The City’s 3-1-1 Response Line will extend its hours of operation to 10:00 p.m. on Monday and Tuesday night. Pittsburgh Police will be visiting known homeless camps and transporting homeless residents to a severe weather emergency shelter. Animal Control staff will be out ensuring animals are safe and citing pet owners if necessary. The City will also open five warming centers from 8:00 a.m. to 5:00 p.m. on Monday and Tuesday:

Greenfield Healthy Active Living Center, 745 Greenfield Avenue (Phone: 412-422-6551)
Homewood Healthy Active Living Center, 7321 Frankstown Avenue (Phone: 412-244-4190)

N Side, Allegheny Center Healthy Active Living Center, Allegheny Square (Phone: 412-323-7329)

Sheraden Healthy Active Living Center, 720 Sherwood Avenue (Phone: 412-777-5012)

South Side Healthy Active Living Center, 12th and Bingham Streets (Phone: 412-488-8404)

Chief Henderson encouraged residents to prepare themselves for extreme weather by creating an emergency kit which includes enough food, water, medicine and other supplies to last for at least 72 hours. Basic services such as electricity, gas, water, sewage treatment and telephones could be affected by the weather, so a supplies kit should contain items to help during such outages. Chief Henderson also told residents to consider sufficient heating fuel if using a secondary source of heat, and also ensure that there is adequate clothing and blankets to keep warm.

Dr. Karen Hacker, Director of the Allegheny County Health Department, urged residents to take precautions to protect themselves and their health during this weather: “Stay indoors as much as possible. If you must go outside, wear several layers of loose-fitting, lightweight, warm clothing rather than one layer of heavy clothing. Wear mittens, wear a hat, and cover your mouth with a scarf to protect your lungs.”

For those who must be outdoors, Dr. Hacker also cautioned that they watch for signs of frostbite and hypothermia. Frostbite can occur within 30 minutes at a wind chill temperature of -19, within ten minutes at -33 and within five minutes at -48. Hypothermia, when the body’s temperature drops below 95 degrees, It can occur indoors.
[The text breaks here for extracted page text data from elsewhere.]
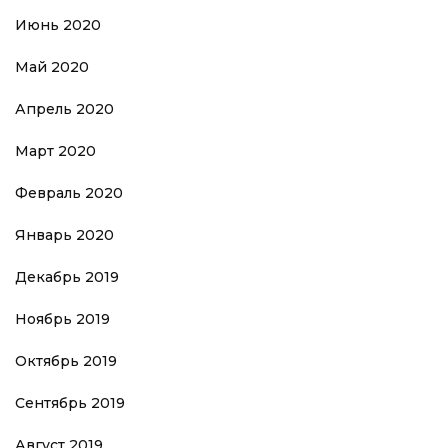
Июнь 2020
Май 2020
Апрель 2020
Март 2020
Февраль 2020
Январь 2020
Декабрь 2019
Ноябрь 2019
Октябрь 2019
Сентябрь 2019
Август 2019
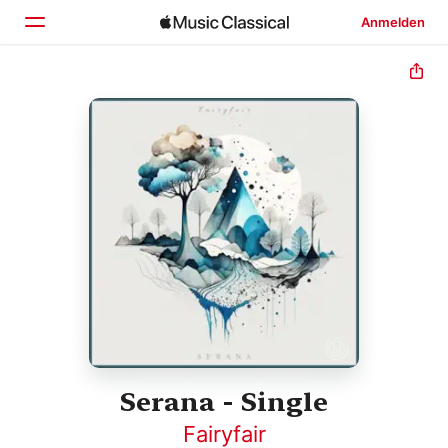
Anmelden
Startseite
Entdecken
Suchen
Serana - Single
Fairyfair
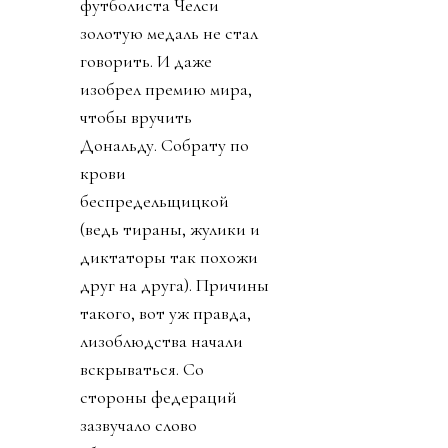
футболиста Челси
золотую медаль не стал
говорить. И даже
изобрел премию мира,
чтобы вручить
Дональду. Собрату по
крови
беспредельщицкой
(ведь тираны, жулики и
диктаторы так похожи
друг на друга). Причины
такого, вот уж правда,
лизоблюдства начали
вскрываться. Со
стороны федераций
зазвучало слово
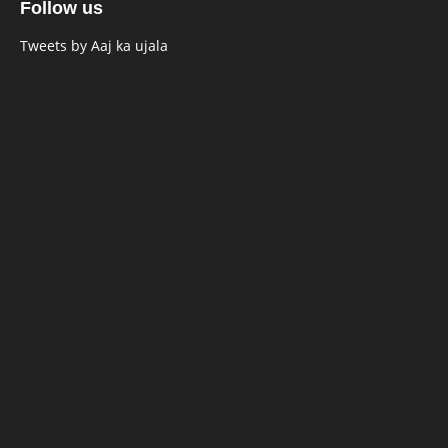
Follow us
Tweets by Aaj ka ujala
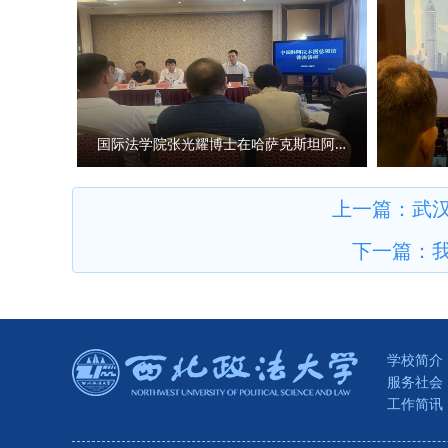
步深化了学院师生对当前国家安
的办学环境，以高质量党建引领
作开展提供了重要借鉴。 （供
玎）
国际法学院张光耀博士在哈萨克斯坦阿拉木图开展科研与社会服务活动
上一篇：
武
下一篇：
学校简介
服务社会
工作简讯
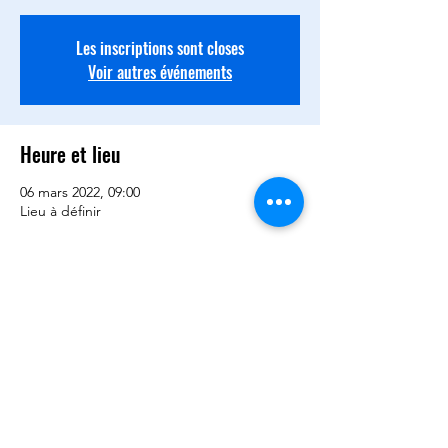
Les inscriptions sont closes
Voir autres événements
Heure et lieu
06 mars 2022, 09:00
Lieu à définir
Partager cet événement
©2020 par BCQD -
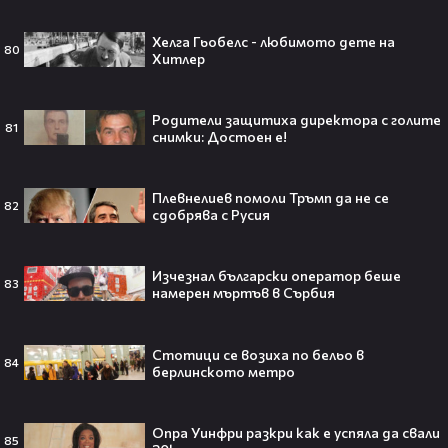
слухове🧐
Хелга Гьобелс - любимото дете на
80
Хитлер
Пи Диди излиза по-рано от
Родители защитиха директора с голите
затвора? Новата дата вече е
81
снимки: Достоен е!
факт!💥
Плевнелиев помоли Тръмп да не се
82
сдобрява с Русия
Сватбата, която чакаше целият
свят! Кристиано Роналдо се жени!
Изчезнал български оператор беше
83
💍🍾
намерен мъртъв в Сърбия
Стотици се возиха по бельо в
84
берлинското метро
Ариана Гранде изчезва?!
Решението ѝ шокира всички!😯💥
Опра Уинфри разкри как е успяла да свали
85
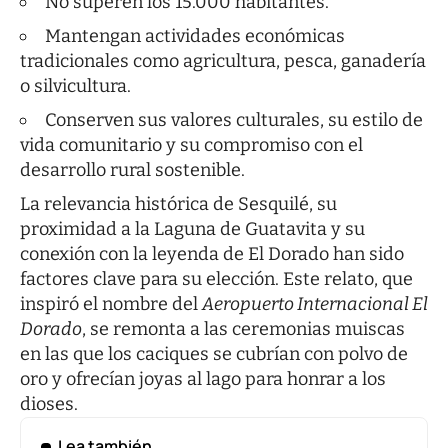
No superen los 15.000 habitantes.
Mantengan actividades económicas
tradicionales como agricultura, pesca, ganadería
o silvicultura.
Conserven sus valores culturales, su estilo de
vida comunitario y su compromiso con el
desarrollo rural sostenible.
La relevancia histórica de Sesquilé, su
proximidad a la Laguna de Guatavita y su
conexión con la leyenda de El Dorado han sido
factores clave para su elección. Este relato, que
inspiró el nombre del
Aeropuerto Internacional El
Dorado
, se remonta a las ceremonias muiscas
en las que los caciques se cubrían con polvo de
oro y ofrecían joyas al lago para honrar a los
dioses.
Lea también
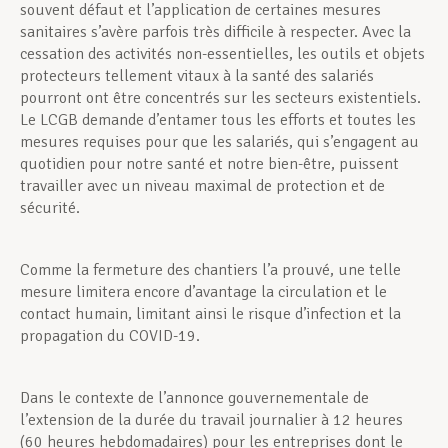
souvent défaut et l’application de certaines mesures
sanitaires s’avère parfois très difficile à respecter. Avec la
cessation des activités non-essentielles, les outils et objets
protecteurs tellement vitaux à la santé des salariés
pourront ont être concentrés sur les secteurs existentiels.
Le LCGB demande d’entamer tous les efforts et toutes les
mesures requises pour que les salariés, qui s’engagent au
quotidien pour notre santé et notre bien-être, puissent
travailler avec un niveau maximal de protection et de
sécurité.
Comme la fermeture des chantiers l’a prouvé, une telle
mesure limitera encore d’avantage la circulation et le
contact humain, limitant ainsi le risque d’infection et la
propagation du COVID-19.
Dans le contexte de l’annonce gouvernementale de
l’extension de la durée du travail journalier à 12 heures
(60 heures hebdomadaires) pour les entreprises dont le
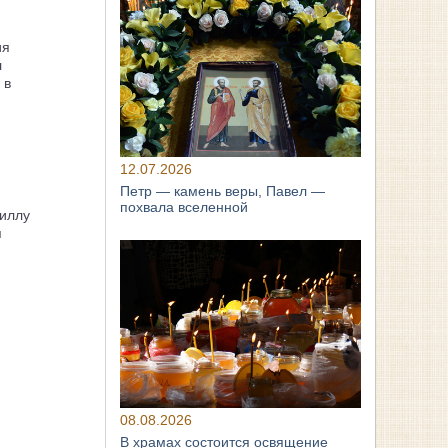
ия
л
 в
12.07.2026
Петр — камень веры, Павел —
похвала вселенной
иллу
я
08.08.2026
В храмах состоится освящение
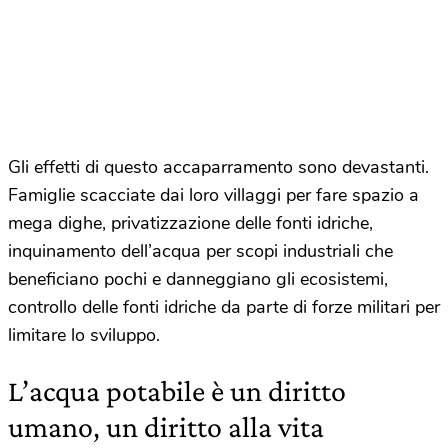
Gli effetti di questo accaparramento sono devastanti.
Famiglie scacciate dai loro villaggi per fare spazio a
mega dighe, privatizzazione delle fonti idriche,
inquinamento dell’acqua per scopi industriali che
beneficiano pochi e danneggiano gli ecosistemi,
controllo delle fonti idriche da parte di forze militari per
limitare lo sviluppo.
L’acqua potabile è un diritto
umano, un diritto alla vita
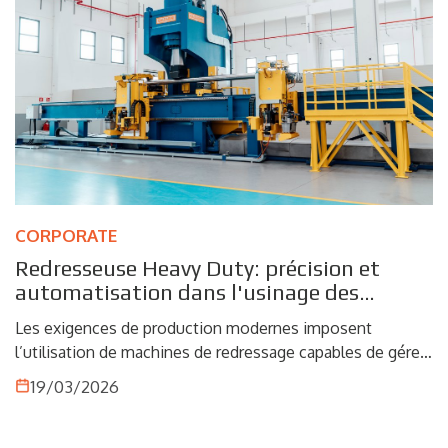
central. Grâce à leur capacité à garantir un contrôle précis
de la force et de la course, ces machines permettent
d’exécuter des opérations d’une grande précision,
répondant aux exigences d’un secteur où la sécurité et la
conformité aux normes sont des éléments
fondamentaux.
CORPORATE
Redresseuse Heavy Duty: précision et
automatisation dans l'usinage des
matériaux complexes
Les exigences de production modernes imposent
l’utilisation de machines de redressage capables de gérer
des charges élevées, des tolérances strictes et des
19/03/2026
matériaux difficiles à usiner. Les redresseuses Heavy Duty
répondent à ces défis en intégrant robustesse mécanique,
automatisation et contrôle avancé du processus,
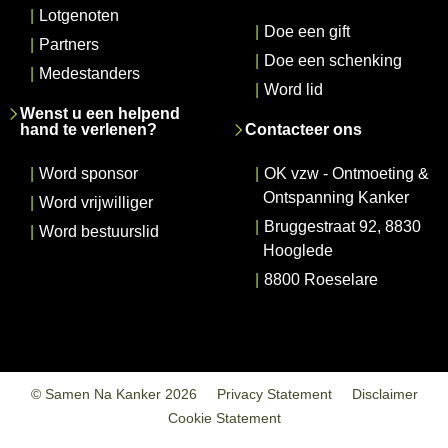
|
Lotgenoten
|
Doe een gift
|
Partners
|
Doe een schenking
|
Medestanders
|
Word lid
Wenst u een helpend
hand te verlenen?
Contacteer ons
|
Word sponsor
|
OK vzw - Ontmoeting &
Ontspanning Kanker
|
Word vrijwilliger
|
Bruggestraat 92, 8830
|
Word bestuurslid
Hooglede
|
8800 Roeselare
© Samen Na Kanker 2026
Privacy Statement
Disclaimer
Cookie Statement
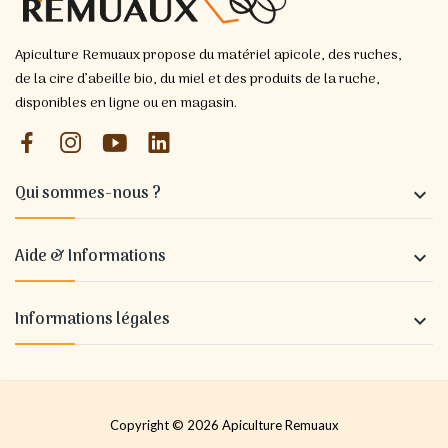
Apiculture Remuaux propose du matériel apicole, des ruches,
de la cire d’abeille bio, du miel et des produits de la ruche,
disponibles en ligne ou en magasin.
Qui sommes-nous ?

Aide & Informations

Informations légales

Copyright © 2026 Apiculture Remuaux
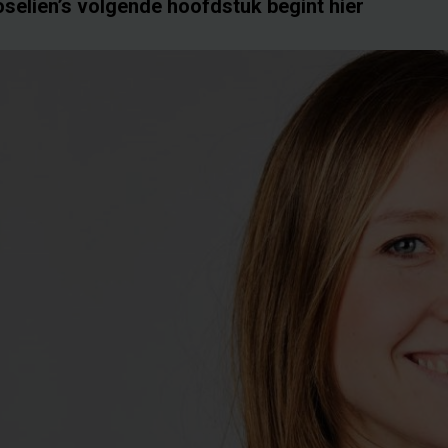
oselien’s volgende hoofdstuk begint hier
If you can’t maintain a house temperature of 70 degrees, dress warmly and use blankets and hats to keep warm, especially for infants, the elderly and the chronically ill.

The Department of Human Services has paid particular attention to the elderly as its Area Agency on Aging has reached out to many of its clients to ensure they are prepared, “I urge all residents to check on their neighbors to make sure they are safe during this cold weather,” said Director Marc Cherna. “Especially during a power outage, the lack of electrical power can present dangers that are particularly challenging for the young, old, and ill in our community. Ensure their homes are well-heated and that they have enough food, water and medication to last for several days.”

All of the officials encouraged residents to listen to local news channels for critical information about the weather and to be alert to changes.  If public shelters are opened, such information will be provided online and through the media, as well as through local emergency management coordinators. Even as the temperatures rise beginning Wednesday, people are urged to continue to protect themselves from frostbite and hypothermia.

Chief Henderson reminded residents that they should call 9-1-1 immediately from any wired or wireless phone in an emergency. An emergency is any situation which requires immediate assistance from the police, fire department or medical professionals.  If you’re not sure whether the situation is a true emergency, call 9-1-1 and the call-taker will determine whether you need emergency help.

Director Cherna also referred residents to PA 2-1-1 Southwest, a free resource and information hub that connects people with community, health and disaster services in eleven counties through a 24/7 confidential phone service (2-1-1) and its website (www.pa211sw.org).